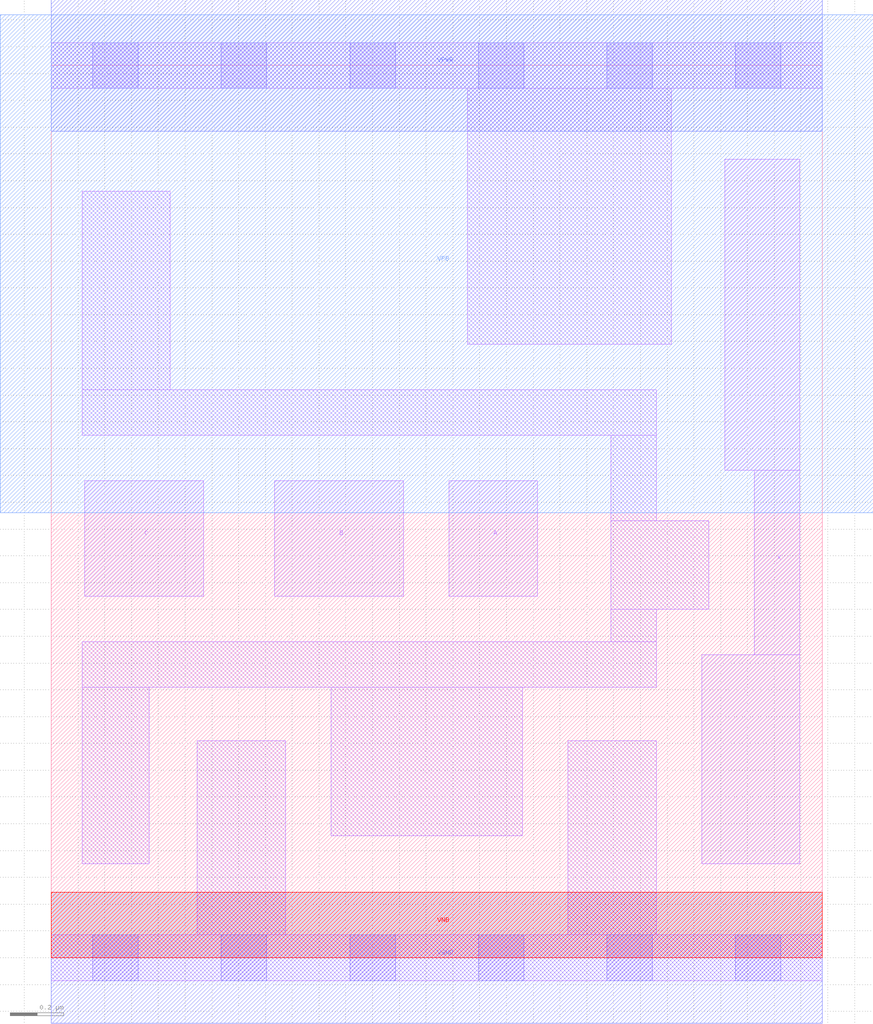
<source format=lef>
# Copyright 2020 The SkyWater PDK Authors
#
# Licensed under the Apache License, Version 2.0 (the "License");
# you may not use this file except in compliance with the License.
# You may obtain a copy of the License at
#
#     https://www.apache.org/licenses/LICENSE-2.0
#
# Unless required by applicable law or agreed to in writing, software
# distributed under the License is distributed on an "AS IS" BASIS,
# WITHOUT WARRANTIES OR CONDITIONS OF ANY KIND, either express or implied.
# See the License for the specific language governing permissions and
# limitations under the License.
#
# SPDX-License-Identifier: Apache-2.0

VERSION 5.7 ;
  NOWIREEXTENSIONATPIN ON ;
  DIVIDERCHAR "/" ;
  BUSBITCHARS "[]" ;
MACRO sky130_fd_sc_hs__or3_1
  CLASS CORE ;
  FOREIGN sky130_fd_sc_hs__or3_1 ;
  ORIGIN  0.000000  0.000000 ;
  SIZE  2.880000 BY  3.330000 ;
  SYMMETRY X Y ;
  SITE unit ;
  PIN A
    ANTENNAGATEAREA  0.232500 ;
    DIRECTION INPUT ;
    USE SIGNAL ;
    PORT
      LAYER li1 ;
        RECT 1.485000 1.350000 1.815000 1.780000 ;
    END
  END A
  PIN B
    ANTENNAGATEAREA  0.232500 ;
    DIRECTION INPUT ;
    USE SIGNAL ;
    PORT
      LAYER li1 ;
        RECT 0.835000 1.350000 1.315000 1.780000 ;
    END
  END B
  PIN C
    ANTENNAGATEAREA  0.232500 ;
    DIRECTION INPUT ;
    USE SIGNAL ;
    PORT
      LAYER li1 ;
        RECT 0.125000 1.350000 0.570000 1.780000 ;
    END
  END C
  PIN X
    ANTENNADIFFAREA  0.541300 ;
    DIRECTION OUTPUT ;
    USE SIGNAL ;
    PORT
      LAYER li1 ;
        RECT 2.430000 0.350000 2.795000 1.130000 ;
        RECT 2.515000 1.820000 2.795000 2.980000 ;
        RECT 2.625000 1.130000 2.795000 1.820000 ;
    END
  END X
  PIN VGND
    DIRECTION INOUT ;
    USE GROUND ;
    PORT
      LAYER met1 ;
        RECT 0.000000 -0.245000 2.880000 0.245000 ;
    END
  END VGND
  PIN VNB
    DIRECTION INOUT ;
    USE GROUND ;
    PORT
      LAYER pwell ;
        RECT 0.000000 0.000000 2.880000 0.245000 ;
    END
  END VNB
  PIN VPB
    DIRECTION INOUT ;
    USE POWER ;
    PORT
      LAYER nwell ;
        RECT -0.190000 1.660000 3.070000 3.520000 ;
    END
  END VPB
  PIN VPWR
    DIRECTION INOUT ;
    USE POWER ;
    PORT
      LAYER met1 ;
        RECT 0.000000 3.085000 2.880000 3.575000 ;
    END
  END VPWR
  OBS
    LAYER li1 ;
      RECT 0.000000 -0.085000 2.880000 0.085000 ;
      RECT 0.000000  3.245000 2.880000 3.415000 ;
      RECT 0.115000  0.350000 0.365000 1.010000 ;
      RECT 0.115000  1.010000 2.260000 1.180000 ;
      RECT 0.115000  1.950000 2.260000 2.120000 ;
      RECT 0.115000  2.120000 0.445000 2.860000 ;
      RECT 0.545000  0.085000 0.875000 0.810000 ;
      RECT 1.045000  0.455000 1.760000 1.010000 ;
      RECT 1.555000  2.290000 2.315000 3.245000 ;
      RECT 1.930000  0.085000 2.260000 0.810000 ;
      RECT 2.090000  1.180000 2.260000 1.300000 ;
      RECT 2.090000  1.300000 2.455000 1.630000 ;
      RECT 2.090000  1.630000 2.260000 1.950000 ;
    LAYER mcon ;
      RECT 0.155000 -0.085000 0.325000 0.085000 ;
      RECT 0.155000  3.245000 0.325000 3.415000 ;
      RECT 0.635000 -0.085000 0.805000 0.085000 ;
      RECT 0.635000  3.245000 0.805000 3.415000 ;
      RECT 1.115000 -0.085000 1.285000 0.085000 ;
      RECT 1.115000  3.245000 1.285000 3.415000 ;
      RECT 1.595000 -0.085000 1.765000 0.085000 ;
      RECT 1.595000  3.245000 1.765000 3.415000 ;
      RECT 2.075000 -0.085000 2.245000 0.085000 ;
      RECT 2.075000  3.245000 2.245000 3.415000 ;
      RECT 2.555000 -0.085000 2.725000 0.085000 ;
      RECT 2.555000  3.245000 2.725000 3.415000 ;
  END
END sky130_fd_sc_hs__or3_1
END LIBRARY

</source>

··········

* _Your objective_: Only the words belong in your copy: restate the data above exactly and leave the images out.

* _Result for this task_:
<source format=lef>
# Copyright 2020 The SkyWater PDK Authors
#
# Licensed under the Apache License, Version 2.0 (the "License");
# you may not use this file except in compliance with the License.
# You may obtain a copy of the License at
#
#     https://www.apache.org/licenses/LICENSE-2.0
#
# Unless required by applicable law or agreed to in writing, software
# distributed under the License is distributed on an "AS IS" BASIS,
# WITHOUT WARRANTIES OR CONDITIONS OF ANY KIND, either express or implied.
# See the License for the specific language governing permissions and
# limitations under the License.
#
# SPDX-License-Identifier: Apache-2.0

VERSION 5.7 ;
  NOWIREEXTENSIONATPIN ON ;
  DIVIDERCHAR "/" ;
  BUSBITCHARS "[]" ;
MACRO sky130_fd_sc_hs__or3_1
  CLASS CORE ;
  FOREIGN sky130_fd_sc_hs__or3_1 ;
  ORIGIN  0.000000  0.000000 ;
  SIZE  2.880000 BY  3.330000 ;
  SYMMETRY X Y ;
  SITE unit ;
  PIN A
    ANTENNAGATEAREA  0.232500 ;
    DIRECTION INPUT ;
    USE SIGNAL ;
    PORT
      LAYER li1 ;
        RECT 1.485000 1.350000 1.815000 1.780000 ;
    END
  END A
  PIN B
    ANTENNAGATEAREA  0.232500 ;
    DIRECTION INPUT ;
    USE SIGNAL ;
    PORT
      LAYER li1 ;
        RECT 0.835000 1.350000 1.315000 1.780000 ;
    END
  END B
  PIN C
    ANTENNAGATEAREA  0.232500 ;
    DIRECTION INPUT ;
    USE SIGNAL ;
    PORT
      LAYER li1 ;
        RECT 0.125000 1.350000 0.570000 1.780000 ;
    END
  END C
  PIN X
    ANTENNADIFFAREA  0.541300 ;
    DIRECTION OUTPUT ;
    USE SIGNAL ;
    PORT
      LAYER li1 ;
        RECT 2.430000 0.350000 2.795000 1.130000 ;
        RECT 2.515000 1.820000 2.795000 2.980000 ;
        RECT 2.625000 1.130000 2.795000 1.820000 ;
    END
  END X
  PIN VGND
    DIRECTION INOUT ;
    USE GROUND ;
    PORT
      LAYER met1 ;
        RECT 0.000000 -0.245000 2.880000 0.245000 ;
    END
  END VGND
  PIN VNB
    DIRECTION INOUT ;
    USE GROUND ;
    PORT
      LAYER pwell ;
        RECT 0.000000 0.000000 2.880000 0.245000 ;
    END
  END VNB
  PIN VPB
    DIRECTION INOUT ;
    USE POWER ;
    PORT
      LAYER nwell ;
        RECT -0.190000 1.660000 3.070000 3.520000 ;
    END
  END VPB
  PIN VPWR
    DIRECTION INOUT ;
    USE POWER ;
    PORT
      LAYER met1 ;
        RECT 0.000000 3.085000 2.880000 3.575000 ;
    END
  END VPWR
  OBS
    LAYER li1 ;
      RECT 0.000000 -0.085000 2.880000 0.085000 ;
      RECT 0.000000  3.245000 2.880000 3.415000 ;
      RECT 0.115000  0.350000 0.365000 1.010000 ;
      RECT 0.115000  1.010000 2.260000 1.180000 ;
      RECT 0.115000  1.950000 2.260000 2.120000 ;
      RECT 0.115000  2.120000 0.445000 2.860000 ;
      RECT 0.545000  0.085000 0.875000 0.810000 ;
      RECT 1.045000  0.455000 1.760000 1.010000 ;
      RECT 1.555000  2.290000 2.315000 3.245000 ;
      RECT 1.930000  0.085000 2.260000 0.810000 ;
      RECT 2.090000  1.180000 2.260000 1.300000 ;
      RECT 2.090000  1.300000 2.455000 1.630000 ;
      RECT 2.090000  1.630000 2.260000 1.950000 ;
    LAYER mcon ;
      RECT 0.155000 -0.085000 0.325000 0.085000 ;
      RECT 0.155000  3.245000 0.325000 3.415000 ;
      RECT 0.635000 -0.085000 0.805000 0.085000 ;
      RECT 0.635000  3.245000 0.805000 3.415000 ;
      RECT 1.115000 -0.085000 1.285000 0.085000 ;
      RECT 1.115000  3.245000 1.285000 3.415000 ;
      RECT 1.595000 -0.085000 1.765000 0.085000 ;
      RECT 1.595000  3.245000 1.765000 3.415000 ;
      RECT 2.075000 -0.085000 2.245000 0.085000 ;
      RECT 2.075000  3.245000 2.245000 3.415000 ;
      RECT 2.555000 -0.085000 2.725000 0.085000 ;
      RECT 2.555000  3.245000 2.725000 3.415000 ;
  END
END sky130_fd_sc_hs__or3_1
END LIBRARY

</source>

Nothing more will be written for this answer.